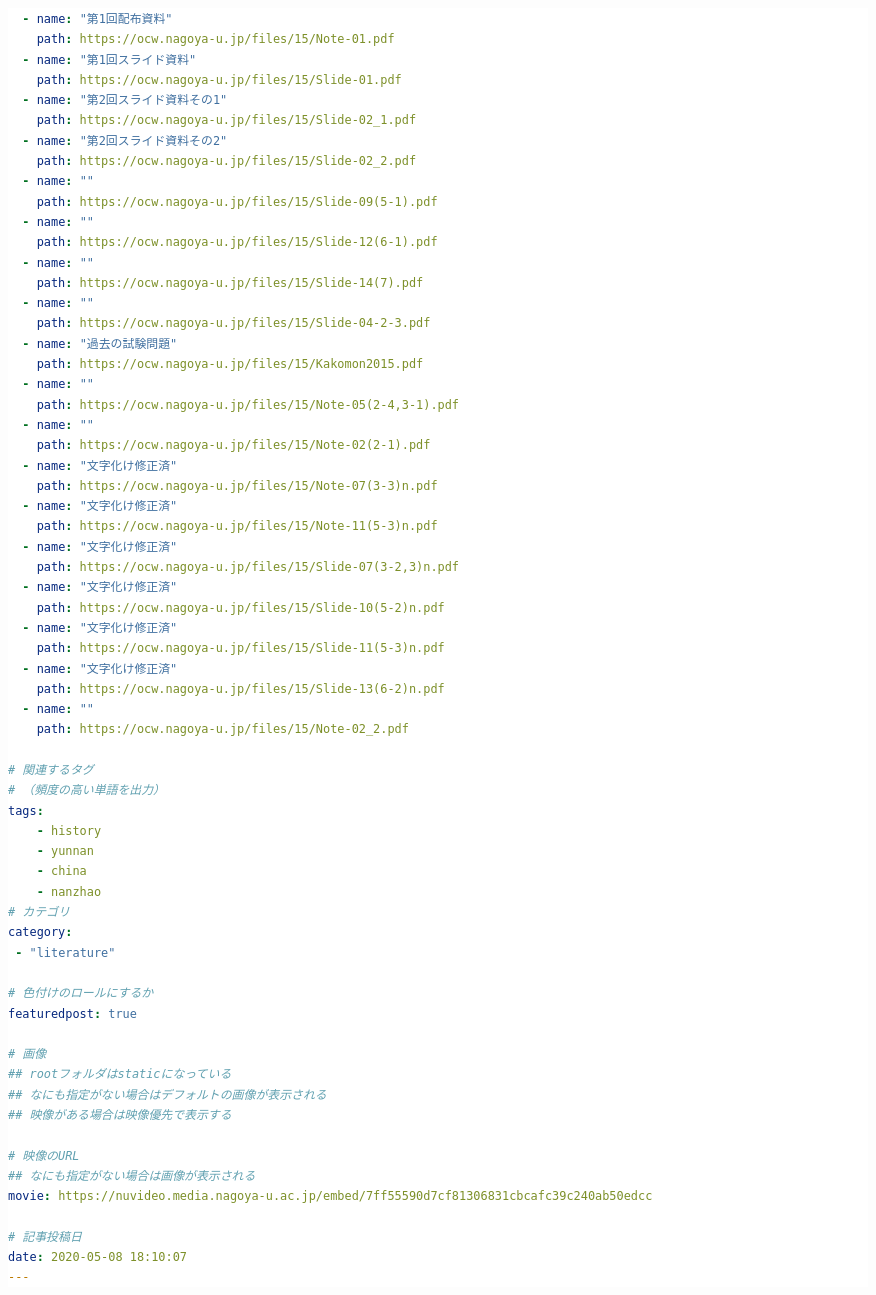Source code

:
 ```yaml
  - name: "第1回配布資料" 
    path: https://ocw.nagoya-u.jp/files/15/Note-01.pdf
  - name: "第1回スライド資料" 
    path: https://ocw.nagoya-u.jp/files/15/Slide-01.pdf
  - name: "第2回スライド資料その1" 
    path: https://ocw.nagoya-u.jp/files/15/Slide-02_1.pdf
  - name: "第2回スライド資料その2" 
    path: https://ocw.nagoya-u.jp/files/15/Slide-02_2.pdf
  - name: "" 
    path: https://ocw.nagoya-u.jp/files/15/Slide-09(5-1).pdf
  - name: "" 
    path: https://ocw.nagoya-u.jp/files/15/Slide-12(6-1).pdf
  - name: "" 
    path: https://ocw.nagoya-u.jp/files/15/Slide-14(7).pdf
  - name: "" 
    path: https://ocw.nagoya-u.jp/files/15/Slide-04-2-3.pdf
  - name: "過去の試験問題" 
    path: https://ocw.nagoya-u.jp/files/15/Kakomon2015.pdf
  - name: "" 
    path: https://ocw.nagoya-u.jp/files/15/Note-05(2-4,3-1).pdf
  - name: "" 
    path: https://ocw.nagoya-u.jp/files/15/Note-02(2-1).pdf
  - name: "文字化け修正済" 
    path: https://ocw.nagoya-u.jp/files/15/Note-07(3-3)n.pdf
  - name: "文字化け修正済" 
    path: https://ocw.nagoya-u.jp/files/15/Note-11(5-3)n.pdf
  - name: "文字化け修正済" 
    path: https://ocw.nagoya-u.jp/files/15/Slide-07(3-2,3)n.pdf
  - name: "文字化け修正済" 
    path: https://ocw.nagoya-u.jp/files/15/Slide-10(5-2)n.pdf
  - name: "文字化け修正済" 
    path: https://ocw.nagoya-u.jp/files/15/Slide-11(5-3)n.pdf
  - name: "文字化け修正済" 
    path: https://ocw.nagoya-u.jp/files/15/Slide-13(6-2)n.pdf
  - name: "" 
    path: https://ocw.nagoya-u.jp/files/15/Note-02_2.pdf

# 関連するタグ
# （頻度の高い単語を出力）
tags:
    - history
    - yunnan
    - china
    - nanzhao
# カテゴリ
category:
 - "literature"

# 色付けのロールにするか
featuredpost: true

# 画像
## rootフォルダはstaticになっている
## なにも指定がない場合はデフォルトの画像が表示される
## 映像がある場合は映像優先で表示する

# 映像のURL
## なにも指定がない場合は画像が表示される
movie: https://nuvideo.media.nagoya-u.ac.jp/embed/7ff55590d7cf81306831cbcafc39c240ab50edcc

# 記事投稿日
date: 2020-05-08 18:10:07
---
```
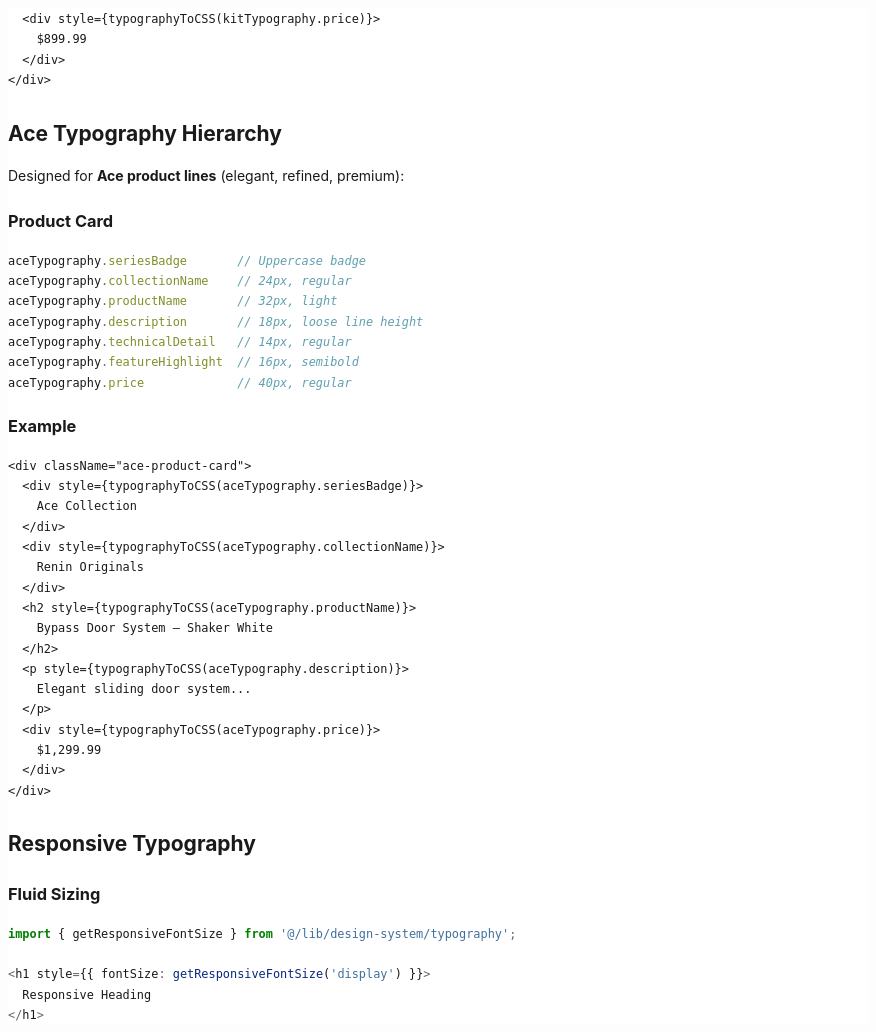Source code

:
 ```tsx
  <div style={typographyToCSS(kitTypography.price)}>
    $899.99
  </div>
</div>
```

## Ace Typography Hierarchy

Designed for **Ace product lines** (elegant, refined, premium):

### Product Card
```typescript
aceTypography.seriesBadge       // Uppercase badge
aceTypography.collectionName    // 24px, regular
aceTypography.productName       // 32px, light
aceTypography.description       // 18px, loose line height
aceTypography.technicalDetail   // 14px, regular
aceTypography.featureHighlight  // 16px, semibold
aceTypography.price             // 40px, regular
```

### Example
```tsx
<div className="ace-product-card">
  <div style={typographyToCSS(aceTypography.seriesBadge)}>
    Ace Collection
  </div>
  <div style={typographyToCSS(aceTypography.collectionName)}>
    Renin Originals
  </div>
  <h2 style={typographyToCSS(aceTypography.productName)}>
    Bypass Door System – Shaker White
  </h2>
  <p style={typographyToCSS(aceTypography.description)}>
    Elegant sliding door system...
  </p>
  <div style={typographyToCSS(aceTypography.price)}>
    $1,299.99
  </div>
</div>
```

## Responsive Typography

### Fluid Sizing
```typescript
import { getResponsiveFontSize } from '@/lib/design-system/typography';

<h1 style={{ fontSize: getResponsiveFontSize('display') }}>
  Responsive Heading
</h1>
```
□ □ □
Exercise directions
Copy every record exactly, dropping the images.

The answer
Source code

:
 ```yaml
  - name: "第1回配布資料" 
    path: https://ocw.nagoya-u.jp/files/15/Note-01.pdf
  - name: "第1回スライド資料" 
    path: https://ocw.nagoya-u.jp/files/15/Slide-01.pdf
  - name: "第2回スライド資料その1" 
    path: https://ocw.nagoya-u.jp/files/15/Slide-02_1.pdf
  - name: "第2回スライド資料その2" 
    path: https://ocw.nagoya-u.jp/files/15/Slide-02_2.pdf
  - name: "" 
    path: https://ocw.nagoya-u.jp/files/15/Slide-09(5-1).pdf
  - name: "" 
    path: https://ocw.nagoya-u.jp/files/15/Slide-12(6-1).pdf
  - name: "" 
    path: https://ocw.nagoya-u.jp/files/15/Slide-14(7).pdf
  - name: "" 
    path: https://ocw.nagoya-u.jp/files/15/Slide-04-2-3.pdf
  - name: "過去の試験問題" 
    path: https://ocw.nagoya-u.jp/files/15/Kakomon2015.pdf
  - name: "" 
    path: https://ocw.nagoya-u.jp/files/15/Note-05(2-4,3-1).pdf
  - name: "" 
    path: https://ocw.nagoya-u.jp/files/15/Note-02(2-1).pdf
  - name: "文字化け修正済" 
    path: https://ocw.nagoya-u.jp/files/15/Note-07(3-3)n.pdf
  - name: "文字化け修正済" 
    path: https://ocw.nagoya-u.jp/files/15/Note-11(5-3)n.pdf
  - name: "文字化け修正済" 
    path: https://ocw.nagoya-u.jp/files/15/Slide-07(3-2,3)n.pdf
  - name: "文字化け修正済" 
    path: https://ocw.nagoya-u.jp/files/15/Slide-10(5-2)n.pdf
  - name: "文字化け修正済" 
    path: https://ocw.nagoya-u.jp/files/15/Slide-11(5-3)n.pdf
  - name: "文字化け修正済" 
    path: https://ocw.nagoya-u.jp/files/15/Slide-13(6-2)n.pdf
  - name: "" 
    path: https://ocw.nagoya-u.jp/files/15/Note-02_2.pdf

# 関連するタグ
# （頻度の高い単語を出力）
tags:
    - history
    - yunnan
    - china
    - nanzhao
# カテゴリ
category:
 - "literature"

# 色付けのロールにするか
featuredpost: true

# 画像
## rootフォルダはstaticになっている
## なにも指定がない場合はデフォルトの画像が表示される
## 映像がある場合は映像優先で表示する

# 映像のURL
## なにも指定がない場合は画像が表示される
movie: https://nuvideo.media.nagoya-u.ac.jp/embed/7ff55590d7cf81306831cbcafc39c240ab50edcc

# 記事投稿日
date: 2020-05-08 18:10:07
---
```
Source code

:
 ```tsx
  <div style={typographyToCSS(kitTypography.price)}>
    $899.99
  </div>
</div>
```

## Ace Typography Hierarchy

Designed for **Ace product lines** (elegant, refined, premium):

### Product Card
```typescript
aceTypography.seriesBadge       // Uppercase badge
aceTypography.collectionName    // 24px, regular
aceTypography.productName       // 32px, light
aceTypography.description       // 18px, loose line height
aceTypography.technicalDetail   // 14px, regular
aceTypography.featureHighlight  // 16px, semibold
aceTypography.price             // 40px, regular
```

### Example
```tsx
<div className="ace-product-card">
  <div style={typographyToCSS(aceTypography.seriesBadge)}>
    Ace Collection
  </div>
  <div style={typographyToCSS(aceTypography.collectionName)}>
    Renin Originals
  </div>
  <h2 style={typographyToCSS(aceTypography.productName)}>
    Bypass Door System – Shaker White
  </h2>
  <p style={typographyToCSS(aceTypography.description)}>
    Elegant sliding door system...
  </p>
  <div style={typographyToCSS(aceTypography.price)}>
    $1,299.99
  </div>
</div>
```

## Responsive Typography

### Fluid Sizing
```typescript
import { getResponsiveFontSize } from '@/lib/design-system/typography';

<h1 style={{ fontSize: getResponsiveFontSize('display') }}>
  Responsive Heading
</h1>
```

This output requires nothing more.